Step Three: Use nonviolence to challenge governments that support repression to change so that true harmony can be achieved.

The above video was taken in Japan during Chinese President Hu Jintao’s visit there this week. The Chinese government has supported the military junta in Burma, the government in Sudan that is responsible for the genocide in Darfur and recently attempted to send arms to Zimbabwe during the crisis of a contested election. The BBC is now reporting that the Mugabe government has, indeed, engaged in a strategy of “electoral cleansing”, including voter intimidation and the use of violence against members of the opposition:

At a remote homestead in an opposition stronghold, village elders described the command structure in their area. We have decided not to reveal their names or their location.

They told us the operation was run by officials from the ruling Zanu-PF party, and so-called war veterans, with the help of a senior army officer.

The intimidation began at the top, with local chiefs, who then passed instructions down to village elders.

“The chief’s headman told us the message from Zanu was go and tell the people to vote for the president,” a village elder said.

“If you don’t, you will see what will happen to you.”

This man knows only too well what to expect come election time. He says his home was torched and his wife was beaten back in 2002.

snip

Arson attacks, beatings, and killings have driven many opposition supporters into hiding.

No one knows how many, but the number could be as high as 1,500.

link: http://news.bbc.co.uk/2/hi/afr…

It was the noncooperation of trade union workers at a South African port that turned that arms shipment around, sending the weapons back to China.

We need to send a message to governments like the one in China that in order to be accepted as a major world power, a consistent respect for human rights and an open society that allows citizens to freely discuss what is happening in their lives, is a necessary step that must be taken.

We need to send a message to governments like ours that the use of torture on prisoners of war, the invasion of a sovereign nation under the Bush doctrine of pre-emptive self-defense, and wagging fingers at other countries for suppression of human rights while pursuing economic policies that aid and abet the governments of countries engaging in human rights abuses needs to stop:

Here in the US it is so easy for us to speak out, that we take it for granted. We will not be indefinitely jailed. Our families will not be taken in for questioning. We will not be prosecuted under unjust laws created to stifle protest of our government and serve months in jail or under house arrest.

We need to speak out, right now, and let our voices be heard.

Please keep all of our brothers and sisters who are suffering right now in your thoughts, prayers and meditations. Please also keep the people who are engaging in the oppression of our brothers and sisters in your thoughts, prayers and meditations.

Speak. Act.
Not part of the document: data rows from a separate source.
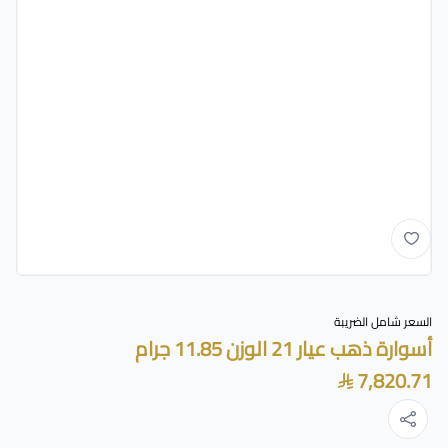
السعر شامل الضريبة
أسوارة ذهب عيار 21 الوزن 11.85 جرام
7,820.71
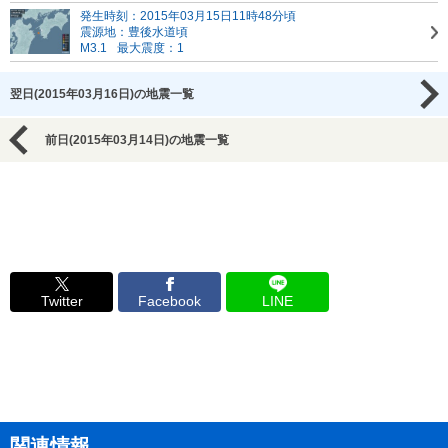
発生時刻：2015年03月15日11時48分頃
震源地：豊後水道頃
M3.1
最大震度：1
翌日(2015年03月16日)の地震一覧
前日(2015年03月14日)の地震一覧
Twitter
Facebook
LINE
関連情報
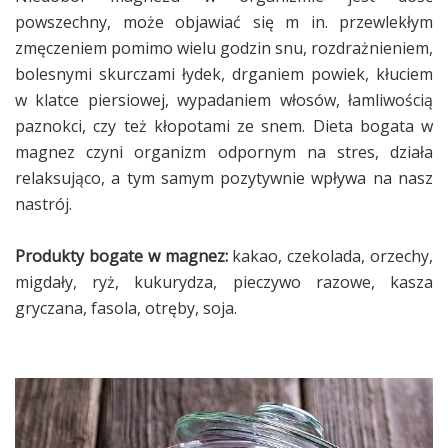
powszechny, może objawiać się m in. przewlekłym
zmęczeniem pomimo wielu godzin snu, rozdrażnieniem,
bolesnymi skurczami łydek, drganiem powiek, kłuciem
w klatce piersiowej, wypadaniem włosów, łamliwością
paznokci, czy też kłopotami ze snem. Dieta bogata w
magnez czyni organizm odpornym na stres, działa
relaksująco, a tym samym pozytywnie wpływa na nasz
nastrój.
Produkty bogate w magnez:
kakao, czekolada, orzechy,
migdały, ryż, kukurydza, pieczywo razowe, kasza
gryczana, fasola, otręby, soja.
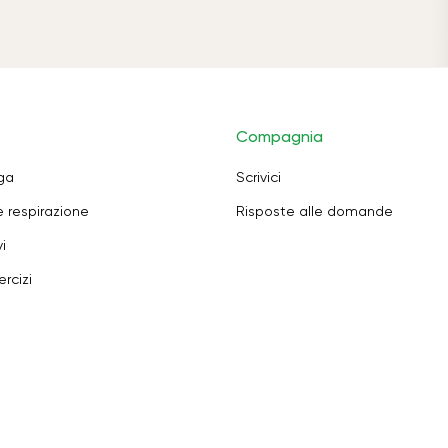
Compagnia
oga
Scrivici
e respirazione
Risposte alle domande
i
rcizi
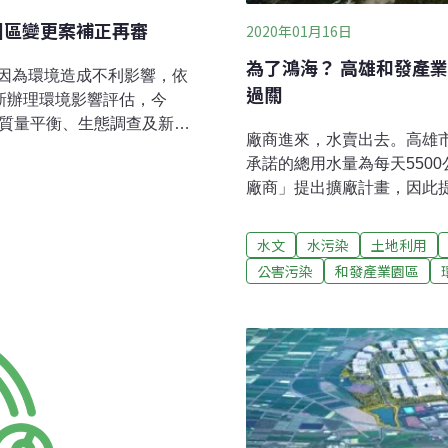
園區變更案補正再審
2020年01月16日
為了鴻海？ 高雄和發產
因為環境造成不利影響，依
過關
新辦理環境影響評估，今
質質量平衡、生態調查及新增
廠商進來，水賣出去。高雄市
單位強調，臨海及本園區自
承諾的總用水量為每天550
民生用水（來自高屏溪攔河
廠商」提出擴廠計畫，因此
評委員表示，開發單位於報
萬公噸，污水量也從每日45
定總量，但是用水量足足增
的高雄市用水更為窘迫。環
水文
水污染
土地利用
質量平衡及對環境的影響應該
查，環委游勝傑就直言，高
可發現數十種蝙蝠，生態多
公害污染
和發產業園區
都用自來水，「污水排放到
時缺少GPS紀錄軌跡的話很
生水處理廠。」曾參與201
就會缺少資料，很可惜。
當地有什麼好處與幫助，「
終決議本案需補充再審。由
園區，建置近4公頃的智慧
雄市政府代表則說，「沒有
水增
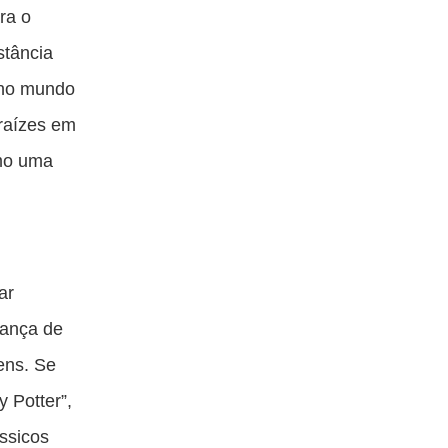
ta
esta
esta
esta
ra o
blicação
publicação
publicação
publicação
stância
om
com
com
com
r no mundo
acebook
Twitter
Email
Messenger
 raízes em
omo uma
ar
ança de
vens. Se
 Potter”,
ssicos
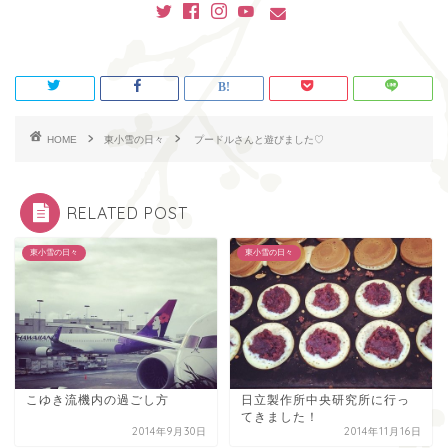
HOME
東小雪の日々
プードルさんと遊びました♡
RELATED POST
東小雪の日々
東小雪の日々
こゆき流機内の過ごし方
日立製作所中央研究所に行っ
てきました！
2014年9月30日
2014年11月16日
Change.

UPDATE  H/T to Stormchaser (and Martin) who posted his first-person account from Thailand:

I’m in Thailand, trying like hell to get across the border with an NGO to see the storm surge damage for myself.  The reports are that the storm sped up, then stalled, creating a 3.6 meter [12 foot] tidal wave the swept across the low lying delta region with equivalent damage to what was seen in Ache with the tsunami.  
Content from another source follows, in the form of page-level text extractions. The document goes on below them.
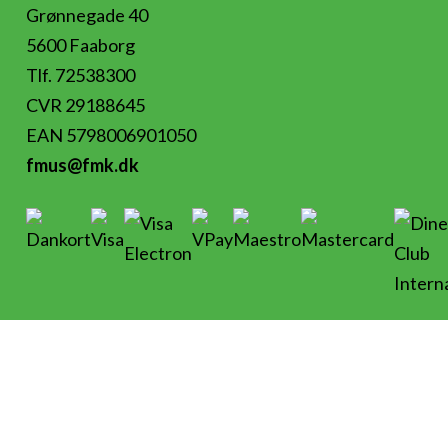
Grønnegade 40
5600 Faaborg
Tlf. 72538300
CVR 29188645
EAN 5798006901050
fmus@fmk.dk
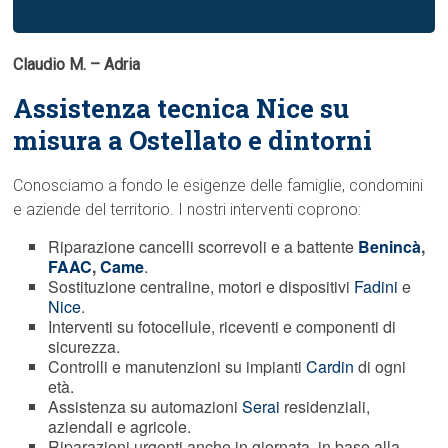
Claudio M. – Adria
Assistenza tecnica Nice su
misura a Ostellato e dintorni
Conosciamo a fondo le esigenze delle famiglie, condomini
e aziende del territorio. I nostri interventi coprono:
Riparazione cancelli scorrevoli e a battente
Benincà
,
FAAC
,
Came
.
Sostituzione centraline, motori e dispositivi
Fadini
e
Nice
.
Interventi su fotocellule, riceventi e componenti di
sicurezza.
Controlli e manutenzioni su impianti
Cardin
di ogni
età.
Assistenza su automazioni
Serai
residenziali,
aziendali e agricole.
Riparazioni urgenti anche in giornata, in base alla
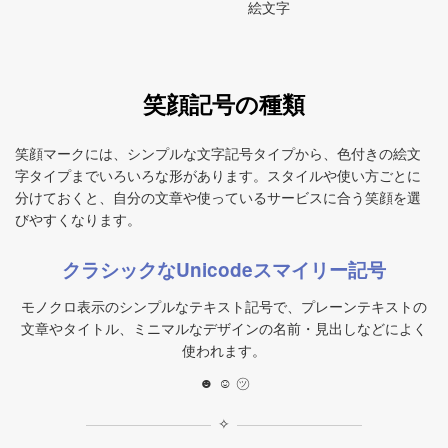
絵文字
笑顔記号の種類
笑顔マークには、シンプルな文字記号タイプから、色付きの絵文
字タイプまでいろいろな形があります。スタイルや使い方ごとに
分けておくと、自分の文章や使っているサービスに合う笑顔を選
びやすくなります。
クラシックなUnicodeスマイリー記号
モノクロ表示のシンプルなテキスト記号で、プレーンテキストの
文章やタイトル、ミニマルなデザインの名前・見出しなどによく
使われます。
☻ ☺ ㋡
✧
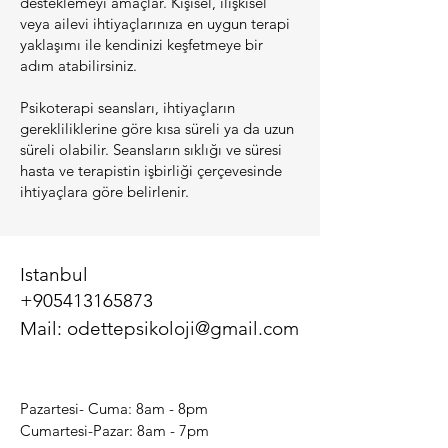
desteklemeyi amaçlar. Kişisel, ilişkisel
veya ailevi ihtiyaçlarınıza en uygun terapi
yaklaşımı ile kendinizi keşfetmeye bir
adım atabilirsiniz.
Psikoterapi seansları, ihtiyaçların
gerekliliklerine göre kısa süreli ya da uzun
süreli olabilir. Seansların sıklığı ve süresi
hasta ve terapistin işbirliği çerçevesinde
ihtiyaçlara göre belirlenir.
Istanbul
+905413165873
Mail:
odettepsikoloji@gmail.com
Pazartesi- Cuma: 8am - 8pm
​​Cumartesi-Pazar: 8am - 7pm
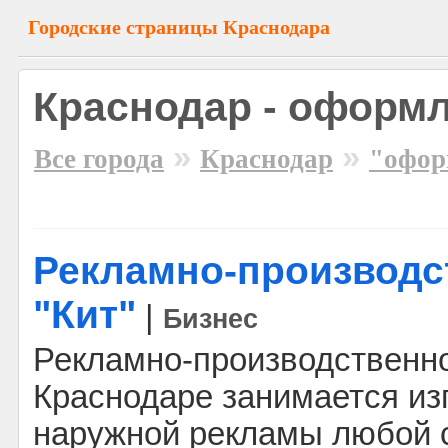
Городские страницы Краснодара
Краснодар - оформ
»
»
Все города
Краснодар
"офор
Рекламно-производс
"Кит"
|
Бизнес
Рекламно-производственн
Краснодаре занимается из
наружной рекламы любой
The consensus here is that Myanmar government is delaying because of a political referendum that is scheduled to take place next week.  They don’t want interviews with monks or other dissidents at a time when they’re trying to put through what is widely considered a sham process and have been willing to leave the million-plus people at risk to control the media.
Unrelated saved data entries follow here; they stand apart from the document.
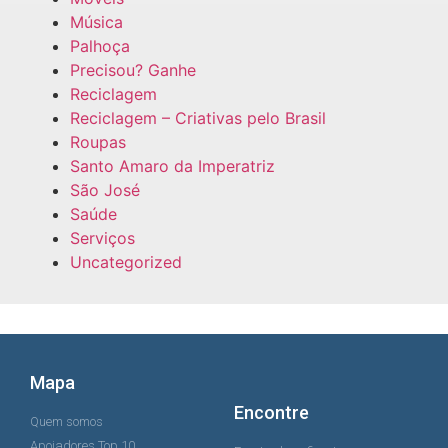
Música
Palhoça
Precisou? Ganhe
Reciclagem
Reciclagem – Criativas pelo Brasil
Roupas
Santo Amaro da Imperatriz
São José
Saúde
Serviços
Uncategorized
Mapa
Encontre
Quem somos
Apoiadores Top 10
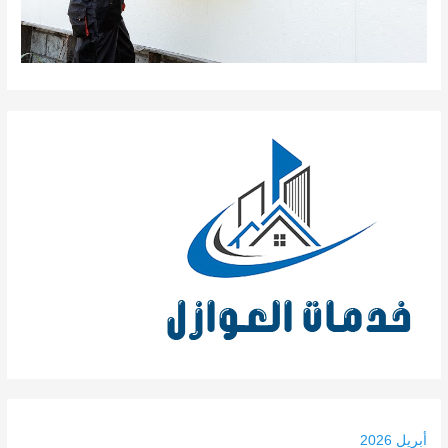
أبريل 2026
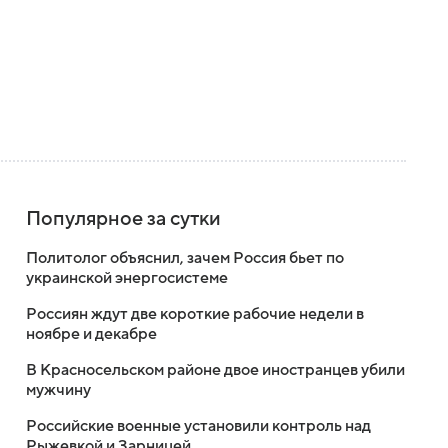
Популярное за сутки
Политолог объяснил, зачем Россия бьет по
украинской энергосистеме
Россиян ждут две короткие рабочие недели в
ноябре и декабре
В Красносельском районе двое иностранцев убили
мужчину
Российские военные установили контроль над
Рыжевкой и Зарницей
The way this storm acted is similar to what happened a few months ago in Bangladesh, speeding up over water, creating a tidal wave type surge and then stalling over low-lying land.

Whether this is coincidence or the consequences of the increasing instability of the climate is something that can only be concluded through empirical observation.  Politics may prevent my colleagues from being able to determine this, just as it is preventing the experts in disaster relief from leaving the country next door to help.